━━━━━ İncelenecek Metin

Bunun yanında düşünce ise şöyle bir seydir “Bugun çok güneşli”, “Acaba günün kalanında ne yapacağım”. “Acaba bugün fırtına olacak mı”.”Bugün sıcak olacak”. Bunlar hep düşünceler ve bunda bir problem yok.

 

O zaman “Bugün güzel bir gün….” bilinçtir. “Kendim için bir şey yapacağım.” düşüncedir. Bunun işleyişi böyledir.  Bilinç ve düşünce arasındaki fark, noktalar arasındaki farktır = açık uçlu nokta nokta nokta nokta ve cümle sonundaki tek nokta.

Düşünceler bir yapıya sahiptir. Düşünceler geçicidir. Düşünceler heykeller gibidir. Tanımlanmışlardır, ve sonlarında tek nokta vardır. Onun (düşüncenin) sonu budur (noktadır).

 

Beyninizde her gün ve her zaman bir sürü düşünce vardır. Tam şu anda biz konuşurken bile- şöyle düşünceleriniz var “Bunu anladım mı? Bunu anlamak istiyor muyum?” veya “Vay, bu çok zekiceydi Adamus”. Bunlar hep düşünce.

Olayın özü bilinç – ki “Bugün güzel bir gün….” gibi kelimelere bile ihtiyacınız yok, bilinç sadece “Bu ….” nokta nokta nokta nokta gibi bir şeydir. Bunu tahtaya yazalım “Bu ….” - burada başka bir şey katmaya bile calışmıyorsunuz. Küçücük bir şey koymak yeterlidir. “Bugün güzel bir gün….” bu iyi, bu bilinçlidir. Ama eninde sonunda o, “Bu…., Bu….” olacaktır, ve sonra bunu hissedeceksiniz, deneyimleyeceksiniz. Hissiyati deneyimleyeceksiniz ve sonra dışarı çıkıp, bunu fiziki ve zihni olarak deneyimleyeceksiniz.

 

“Bu….”. Ancak şu sıralarda, bunun içine birkaç kelime daha katabilirsiniz. “Bugün güzel bir gün….”. Derin bir nefes al ve onu hisset. Bu bilinçtir. Bu farkındalıktır.

━━━━━━━━━━
━━━━━ Ham Veri

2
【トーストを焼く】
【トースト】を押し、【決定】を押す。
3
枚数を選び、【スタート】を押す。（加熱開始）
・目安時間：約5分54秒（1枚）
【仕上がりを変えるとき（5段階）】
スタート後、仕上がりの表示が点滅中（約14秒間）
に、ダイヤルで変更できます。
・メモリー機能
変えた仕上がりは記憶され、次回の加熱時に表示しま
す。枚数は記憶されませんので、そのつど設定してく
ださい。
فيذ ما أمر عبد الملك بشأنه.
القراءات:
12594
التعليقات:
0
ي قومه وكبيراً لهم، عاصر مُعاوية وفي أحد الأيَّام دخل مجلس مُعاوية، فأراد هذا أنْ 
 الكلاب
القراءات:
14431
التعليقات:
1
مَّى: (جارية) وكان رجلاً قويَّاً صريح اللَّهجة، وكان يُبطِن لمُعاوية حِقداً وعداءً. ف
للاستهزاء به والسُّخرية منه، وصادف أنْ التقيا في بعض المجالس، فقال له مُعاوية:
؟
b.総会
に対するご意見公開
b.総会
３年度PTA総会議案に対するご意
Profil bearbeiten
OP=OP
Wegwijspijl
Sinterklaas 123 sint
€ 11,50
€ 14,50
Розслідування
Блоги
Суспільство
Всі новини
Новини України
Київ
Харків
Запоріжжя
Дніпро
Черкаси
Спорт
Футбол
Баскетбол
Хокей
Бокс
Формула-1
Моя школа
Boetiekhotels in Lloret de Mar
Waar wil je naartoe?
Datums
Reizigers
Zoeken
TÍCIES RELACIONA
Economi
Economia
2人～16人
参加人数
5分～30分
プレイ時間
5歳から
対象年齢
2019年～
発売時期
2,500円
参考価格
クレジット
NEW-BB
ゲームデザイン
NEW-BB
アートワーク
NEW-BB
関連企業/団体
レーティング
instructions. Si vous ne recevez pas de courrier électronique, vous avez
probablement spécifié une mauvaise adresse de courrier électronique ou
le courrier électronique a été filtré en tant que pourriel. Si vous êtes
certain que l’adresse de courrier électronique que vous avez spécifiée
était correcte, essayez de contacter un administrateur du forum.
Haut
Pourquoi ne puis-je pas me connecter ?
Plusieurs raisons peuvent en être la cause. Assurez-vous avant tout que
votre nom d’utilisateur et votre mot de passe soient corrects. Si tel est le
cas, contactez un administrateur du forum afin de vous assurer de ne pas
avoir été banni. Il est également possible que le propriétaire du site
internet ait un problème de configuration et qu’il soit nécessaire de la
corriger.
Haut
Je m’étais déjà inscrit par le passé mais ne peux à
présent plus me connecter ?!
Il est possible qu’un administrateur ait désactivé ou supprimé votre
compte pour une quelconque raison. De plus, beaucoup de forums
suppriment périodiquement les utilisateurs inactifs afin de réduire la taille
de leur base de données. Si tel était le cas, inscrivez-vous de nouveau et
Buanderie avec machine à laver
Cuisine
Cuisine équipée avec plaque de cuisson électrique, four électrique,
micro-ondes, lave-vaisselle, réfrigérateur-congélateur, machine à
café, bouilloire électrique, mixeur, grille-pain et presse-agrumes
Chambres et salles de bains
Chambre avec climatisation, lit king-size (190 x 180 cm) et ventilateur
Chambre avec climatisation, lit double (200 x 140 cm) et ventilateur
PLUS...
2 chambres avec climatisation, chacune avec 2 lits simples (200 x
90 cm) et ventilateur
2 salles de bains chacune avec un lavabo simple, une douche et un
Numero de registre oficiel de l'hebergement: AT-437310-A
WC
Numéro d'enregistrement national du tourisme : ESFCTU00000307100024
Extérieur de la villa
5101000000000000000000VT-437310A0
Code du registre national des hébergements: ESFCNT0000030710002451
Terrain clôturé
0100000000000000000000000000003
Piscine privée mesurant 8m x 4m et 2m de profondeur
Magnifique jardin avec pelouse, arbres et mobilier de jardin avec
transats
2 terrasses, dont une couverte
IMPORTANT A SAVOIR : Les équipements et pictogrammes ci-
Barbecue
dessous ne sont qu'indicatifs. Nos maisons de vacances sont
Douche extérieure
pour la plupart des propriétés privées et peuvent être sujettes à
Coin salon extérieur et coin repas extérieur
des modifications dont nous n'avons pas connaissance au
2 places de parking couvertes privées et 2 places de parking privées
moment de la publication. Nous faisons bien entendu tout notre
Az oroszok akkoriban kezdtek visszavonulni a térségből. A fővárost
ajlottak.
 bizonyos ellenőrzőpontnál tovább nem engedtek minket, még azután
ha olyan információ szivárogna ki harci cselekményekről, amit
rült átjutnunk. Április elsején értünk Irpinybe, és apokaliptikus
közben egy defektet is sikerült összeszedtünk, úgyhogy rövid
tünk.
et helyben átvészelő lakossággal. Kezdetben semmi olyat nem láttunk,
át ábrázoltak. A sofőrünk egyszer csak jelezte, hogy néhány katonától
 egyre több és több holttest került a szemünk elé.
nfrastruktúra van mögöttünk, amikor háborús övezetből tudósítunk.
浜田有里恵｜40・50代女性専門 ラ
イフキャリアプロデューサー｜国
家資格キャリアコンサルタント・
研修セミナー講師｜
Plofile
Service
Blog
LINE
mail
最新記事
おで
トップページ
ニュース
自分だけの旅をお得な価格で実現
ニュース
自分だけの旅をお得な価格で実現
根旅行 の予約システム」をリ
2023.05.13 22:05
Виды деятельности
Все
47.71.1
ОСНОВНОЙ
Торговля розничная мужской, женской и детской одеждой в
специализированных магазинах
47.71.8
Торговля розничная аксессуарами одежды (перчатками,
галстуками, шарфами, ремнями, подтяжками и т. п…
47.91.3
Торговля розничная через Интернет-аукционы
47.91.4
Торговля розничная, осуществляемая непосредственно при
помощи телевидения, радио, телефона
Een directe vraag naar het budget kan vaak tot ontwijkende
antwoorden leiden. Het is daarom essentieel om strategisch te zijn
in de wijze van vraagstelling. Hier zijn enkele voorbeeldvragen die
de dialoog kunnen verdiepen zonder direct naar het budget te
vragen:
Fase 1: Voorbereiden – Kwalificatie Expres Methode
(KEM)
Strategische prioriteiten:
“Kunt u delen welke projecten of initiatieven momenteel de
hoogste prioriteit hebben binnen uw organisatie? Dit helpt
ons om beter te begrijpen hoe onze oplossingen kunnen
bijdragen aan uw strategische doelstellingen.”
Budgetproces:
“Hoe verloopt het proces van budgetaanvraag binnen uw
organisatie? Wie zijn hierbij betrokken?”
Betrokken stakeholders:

━━━━━━━━━━

Görev Tanımı: İncelenecek metinde "Bunun yanında düşünce" ile başlayıp "Bunlar hep düşünce." ifadesine kadar devam eden bölümü hiçbir değişiklik yapmadan kopyalayın.

Görev Yanıtı:
Bunun yanında düşünce ise şöyle bir seydir “Bugun çok güneşli”, “Acaba günün kalanında ne yapacağım”. “Acaba bugün fırtına olacak mı”.”Bugün sıcak olacak”. Bunlar hep düşünceler ve bunda bir problem yok.

 

O zaman “Bugün güzel bir gün….” bilinçtir. “Kendim için bir şey yapacağım.” düşüncedir. Bunun işleyişi böyledir.  Bilinç ve düşünce arasındaki fark, noktalar arasındaki farktır = açık uçlu nokta nokta nokta nokta ve cümle sonundaki tek nokta.

Düşünceler bir yapıya sahiptir. Düşünceler geçicidir. Düşünceler heykeller gibidir. Tanımlanmışlardır, ve sonlarında tek nokta vardır. Onun (düşüncenin) sonu budur (noktadır).

 

Beyninizde her gün ve her zaman bir sürü düşünce vardır. Tam şu anda biz konuşurken bile- şöyle düşünceleriniz var “Bunu anladım mı? Bunu anlamak istiyor muyum?” veya “Vay, bu çok zekiceydi Adamus”. Bunlar hep düşünce.